A investigação começou no outono de 2024, quando dois homens de 54 e 46 anos, residentes na parte francófona da Suíça e de origem portuguesa, foram controlados na passagem fronteiriça do Grand-Saint-Bernard com uma dezena de aves protegidas não declaradas. Um terceiro cúmplice foi depois identificado, e o trio utilizava as instalações da sua empresa para alojar os animais em viveiros.
No total, mais de cinquenta aves foram introduzidas ilegalmente na Suíça, sem os certificados exigidos pela Convenção CITES e com documentos falsificados, num valor estimado em cerca de 100 mil francos suíços. Os três homens foram denunciados por infrações aduaneiras, de IVA, de proteção de espécies e de animais.

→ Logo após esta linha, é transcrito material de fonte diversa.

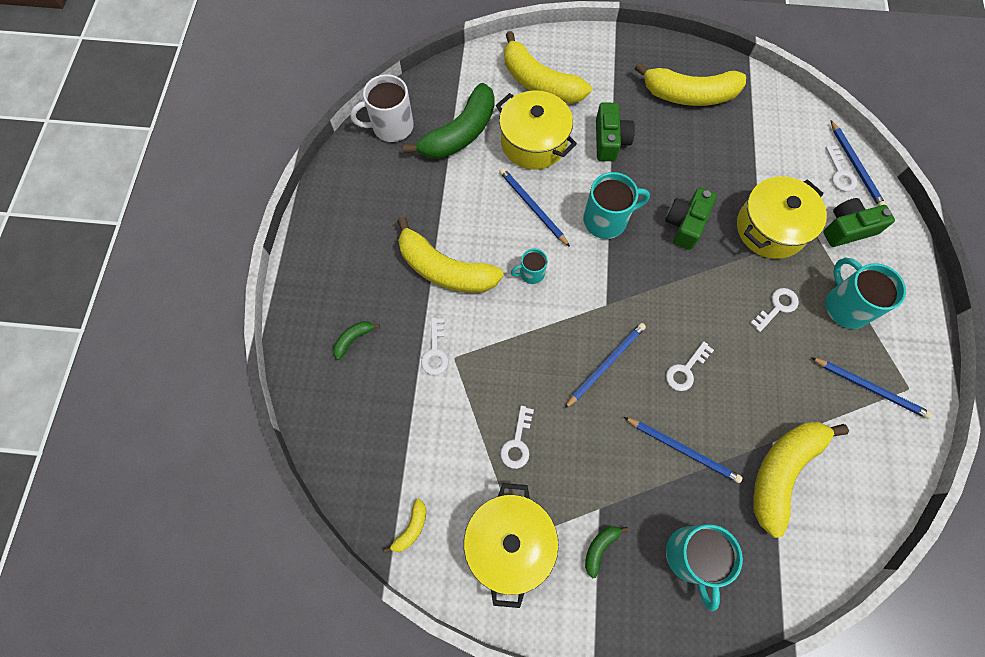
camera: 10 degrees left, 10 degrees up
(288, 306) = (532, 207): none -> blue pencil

Na sequência do caso, a Suíça reforçou os controlos na fronteira italo-suíça, em colaboração com o OSAV, apreendendo cerca de trinta aves adicionais na Suíça romanda e no Ticino. Os animais foram encaminhados para centros especializados, como o Bioparc Genève, e continuam investigações nos cantões envolvidos.
A CITES, assinada por mais de 180 países, protege milhares de espécies ameaçadas, e na Suíça a importação de espécimes requer certificados do país de origem e autorizações do OSAV.